Brazil president and Workers’ Party (PT) presidential candidate Dilma Rousseff reacts during a news conference at the Alvorada Palace in Brasilia yesterday.

Brazilian President Dilma Rousseff has clawed back support at the expense of her main opponent in next month’s presidential election, a poll showed yesterday, suggesting the runoff that should decide the vote is too close to call.

Marina Silva surged in the polls after joining the race on the death of her party’s original candidate last month, and she appeared poised to unseat Rousseff with a 10 percentage-point margin in the likely second round vote.

But Rousseff has since recovered ground, aided by a TV campaign that has questioned Silva’s ability to govern Latin America’s largest nation and portrayed her pro-market policies as favouring the rich and hurting the poor.
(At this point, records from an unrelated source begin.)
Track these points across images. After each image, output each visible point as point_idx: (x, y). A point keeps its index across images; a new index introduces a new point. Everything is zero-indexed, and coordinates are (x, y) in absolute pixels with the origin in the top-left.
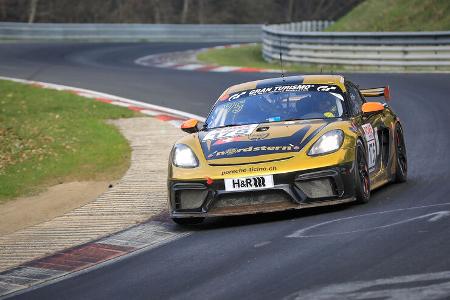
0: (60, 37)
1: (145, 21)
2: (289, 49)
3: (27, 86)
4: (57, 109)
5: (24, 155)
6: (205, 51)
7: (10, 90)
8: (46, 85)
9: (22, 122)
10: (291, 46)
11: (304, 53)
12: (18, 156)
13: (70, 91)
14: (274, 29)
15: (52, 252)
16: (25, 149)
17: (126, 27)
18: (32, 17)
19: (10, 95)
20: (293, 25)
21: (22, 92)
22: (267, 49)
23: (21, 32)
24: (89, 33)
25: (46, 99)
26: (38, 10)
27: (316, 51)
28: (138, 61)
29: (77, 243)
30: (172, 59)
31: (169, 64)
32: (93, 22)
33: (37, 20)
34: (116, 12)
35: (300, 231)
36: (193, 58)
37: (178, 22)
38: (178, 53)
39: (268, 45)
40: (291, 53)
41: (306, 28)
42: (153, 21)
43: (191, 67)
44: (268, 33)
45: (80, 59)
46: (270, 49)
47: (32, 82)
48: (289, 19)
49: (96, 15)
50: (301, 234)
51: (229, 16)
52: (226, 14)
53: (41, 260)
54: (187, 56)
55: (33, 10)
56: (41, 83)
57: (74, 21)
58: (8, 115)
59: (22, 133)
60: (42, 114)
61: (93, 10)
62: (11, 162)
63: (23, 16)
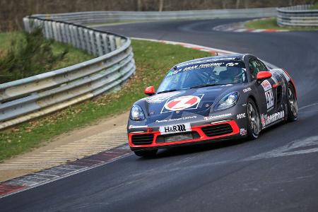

Yesterday’s Datafolha survey showed that, in a simulation of the likely runoff, the gap between them had narrowed to two points – 46% for Silva and 44% for Rousseff.

That is equivalent to the poll’s margin of error.

Rousseff widened her lead over Silva in the first-round vote to seven points, raising her support to 37% from 36% in the previous poll, while Silva fell to 30% from 33%.

Centrist candidate Aecio Neves, the market favourite, has risen to 17% from 15%.

If no candidate wins a majority in the October 5 election, the race will be decided in a runoff three weeks later between the two top vote-getters.

Rousseff has promised to expand social programmes that are widely acknowledged to have reduced poverty and inequality during 12 years of Workers’ Party rule. But the left-leaning economist’s policies of intervention in the economy have also drawn harsh criticism from investors.

Silva, an environmental activist turned anti-corruption campaigner, wants to break with Brazil’s murky coalition politics to restore trust in government, a popular stance in a country where many voters are fed up with traditional parties.

The poll numbers suggest that Rousseff has not been hurt by a new bribery scandal involving state-run oil company Petroleo Brasileiro SA, which could derail her re-election bid if it snowballs.

A jailed former Petrobras executive, Paulo Costa, has named two dozen Rousseff allies, including her energy minister, for allegedly receiving kickbacks on contracts, according to a plea bargain statement leaked to local media.

In a new leak on Thursday, TV Globo reported that Costa told federal prosecutors that bribes were paid in the purchase by Petrobras of a refinery in Pasadena, Texas, and that he himself received 1.5mn reais ($634,000).

Dubbed the “ticking time-bomb” because of what he might reveal, Costa remained silent when summoned on Wednesday by a Congressional inquiry into the refinery deal. The new poll surveyed 5,362 voters on September 17-18.